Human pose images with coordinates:
*-*-*
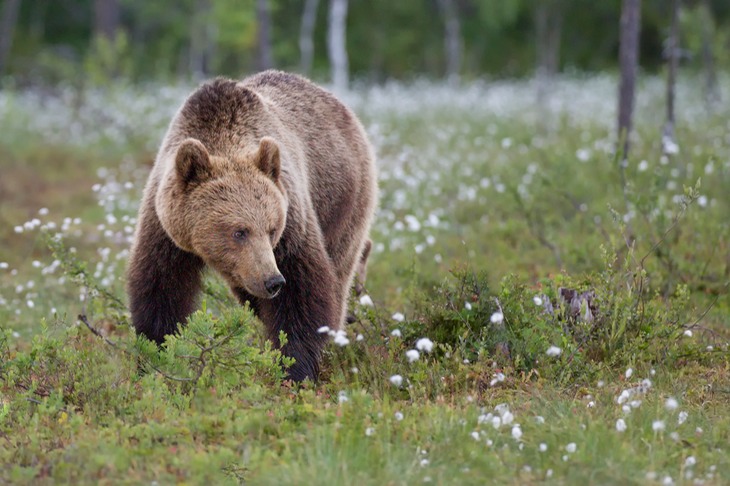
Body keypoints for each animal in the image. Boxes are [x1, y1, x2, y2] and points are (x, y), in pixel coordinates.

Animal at [125, 70, 376, 382]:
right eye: (239, 231)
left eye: (271, 229)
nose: (273, 281)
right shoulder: (165, 229)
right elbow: (160, 289)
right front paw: (157, 358)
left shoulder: (292, 223)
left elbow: (303, 293)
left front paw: (295, 368)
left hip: (344, 199)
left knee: (341, 266)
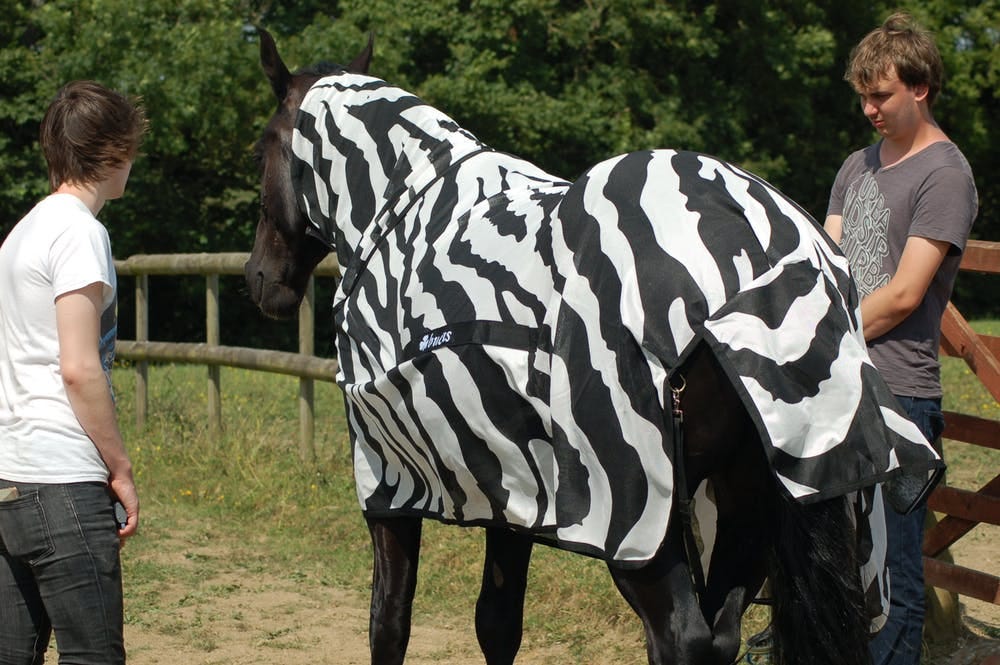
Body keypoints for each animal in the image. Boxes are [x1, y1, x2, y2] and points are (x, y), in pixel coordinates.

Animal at [244, 28, 944, 660]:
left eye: (262, 150)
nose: (260, 281)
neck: (401, 216)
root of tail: (766, 251)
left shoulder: (389, 482)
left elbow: (388, 623)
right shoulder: (515, 490)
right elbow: (497, 623)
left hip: (640, 524)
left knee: (682, 638)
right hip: (750, 498)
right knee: (720, 634)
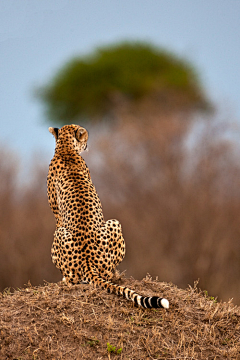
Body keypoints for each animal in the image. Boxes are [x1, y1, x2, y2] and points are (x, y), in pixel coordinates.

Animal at [47, 124, 169, 310]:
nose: (87, 145)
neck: (66, 149)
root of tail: (88, 263)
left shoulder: (56, 213)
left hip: (71, 231)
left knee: (72, 279)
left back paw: (65, 279)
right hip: (114, 225)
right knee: (108, 273)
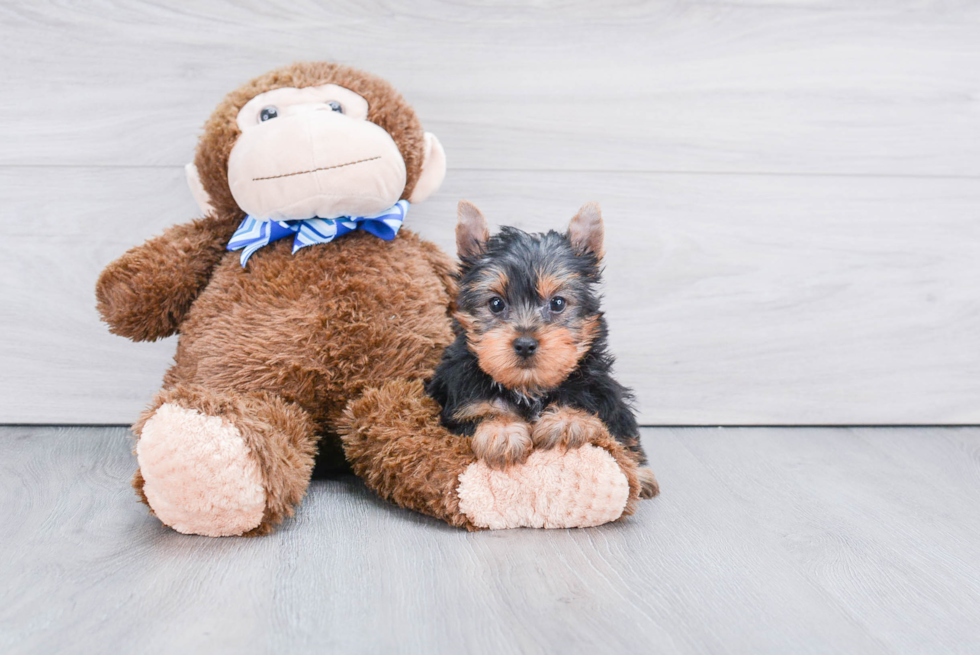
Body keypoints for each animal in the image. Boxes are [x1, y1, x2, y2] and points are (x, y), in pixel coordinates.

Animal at [426, 200, 660, 498]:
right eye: (496, 304)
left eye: (558, 303)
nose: (525, 344)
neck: (530, 389)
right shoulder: (459, 399)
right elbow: (484, 409)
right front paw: (502, 431)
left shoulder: (604, 392)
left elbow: (602, 414)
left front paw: (567, 421)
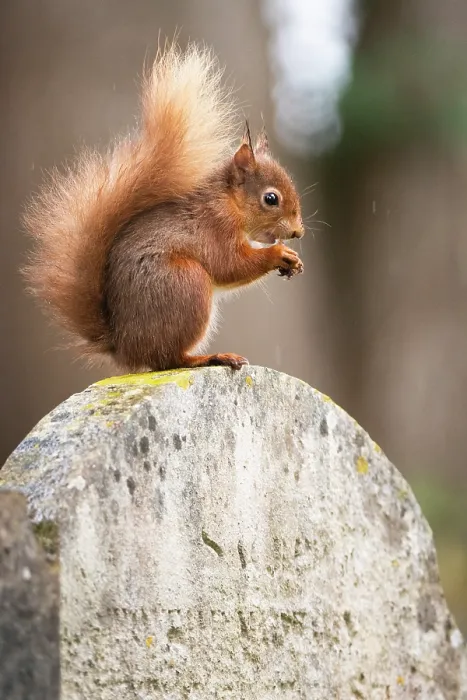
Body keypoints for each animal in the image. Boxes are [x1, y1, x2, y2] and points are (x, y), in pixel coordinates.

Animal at [23, 43, 304, 372]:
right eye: (271, 199)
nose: (298, 232)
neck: (229, 202)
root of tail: (125, 347)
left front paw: (294, 261)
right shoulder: (215, 225)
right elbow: (228, 264)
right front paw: (279, 254)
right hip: (186, 283)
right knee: (168, 358)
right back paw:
*-*-*
> [EXERCISE INSTRUCTIONS]
Show the lines where the word "front" appears in the entries.

> [COMPLETED EXERCISE]
right front paw: (157, 358)
left front paw: (295, 368)
right front paw: (502, 431)
left front paw: (567, 421)
left front paw: (294, 261)
right front paw: (279, 254)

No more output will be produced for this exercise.